Medya, aşağıdaki köşe yazısında görüleceği gibi, Selefistler’in bu okullarda ve kurslarda at oynattığını savunuyor ve sözkonusu kuruluşların denetlenmesini istiyor.
Bu konuda De Telegraaf gazetesinde yayınlanan bir yorumu, eski Başkonsolosumuz Orhan Ertuğruloğlu’nun çevirisinden okuyalım.
KİN KUSAN OKULLAR
Ülkemizdeki radikal camiler gittikçe daha büyük sorun olmaya başladı. Geçtiğimiz yıllarda selefizmin çapı ve etkisi o kadar güçlü bir artış gösterdi ki, kin tohumları yayanlar, resmi olmayan İslami öğretime sızarak buraları ele geçirdi.

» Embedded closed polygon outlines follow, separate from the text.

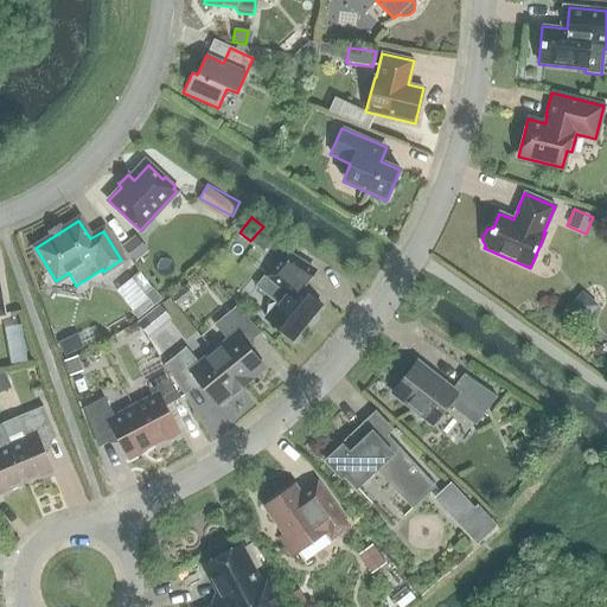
[(134,262),(145,253),(147,251),(135,235),(121,246),(134,262)]
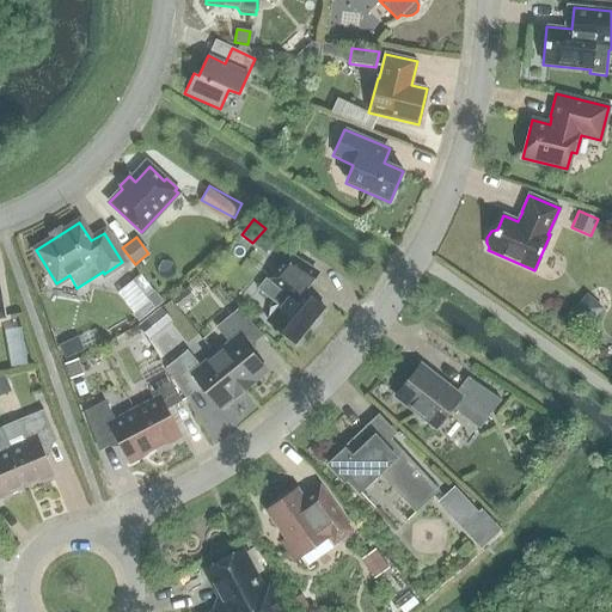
[(289,293),(279,305),(270,308),(268,318),(267,320),(295,343),(324,308),(303,291),(316,274),(288,256),(270,279),(289,293)]
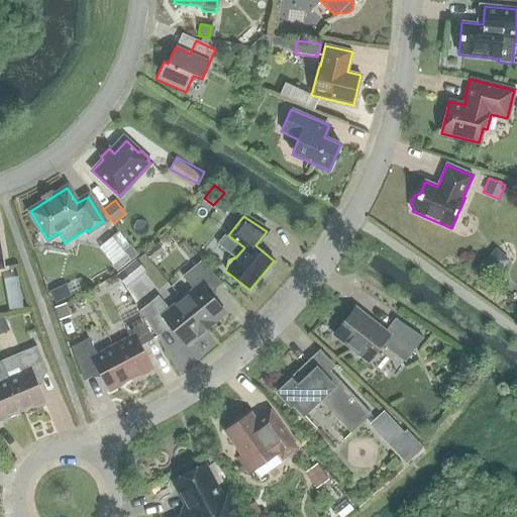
[(121,250),(111,237),(98,248),(112,265),(125,254),(121,250)]
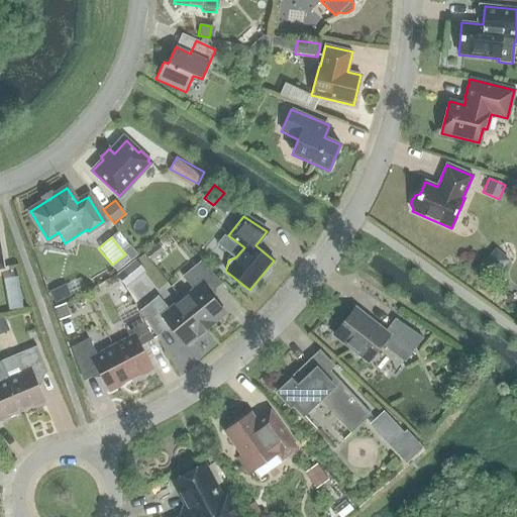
[(129,244),(122,250),(125,254),(130,261),(137,254),(129,245),(129,244)]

Güvenlik birimlerinin uyarısına rağmen Selefistler, Müslüman olmayanların ölümü hak ettiği konusunda gençlerin beyinlerini serbestçe yıkıyor. Kin ve müsamahasızlık propagandası demokrasiye zarar veriyor. Buna son vermek lazım.
Bazı siyasiler bu okulların, eğitim müfettişlerinin denetimi kapsamına alınmasını savunuyor. En büyük sorun, Selefist hareketin, dış mali destek sayesinde gelişmeyi sürdürmesidir.
Bunu önlemenin tek yolu, 2015 yılında dönemin İşçi Partisi milletvekili Marcoush’un önerdiği gibi, selefist kuruluşların yasaklanmasıdır. Yasak, pedofil derneklere ve motor kulüplerine uygulandığı gibi, mahkeme kararıyla olabilir.
Avrupa İnsan Hakları Mahkemesi, şeriatı aynen uygulamak isteyen Selefistler ve benzeri grupların, kapatılmasının hukuki olduğuna karar verdi. Zira Şeriat ‘fıtratında insan hakları sözleşmesine aykırıdır’. Yasaklama sayesinde çocukların, bu tehlikeli ideolojiye kapılmaları engellenmiş olacaktır.”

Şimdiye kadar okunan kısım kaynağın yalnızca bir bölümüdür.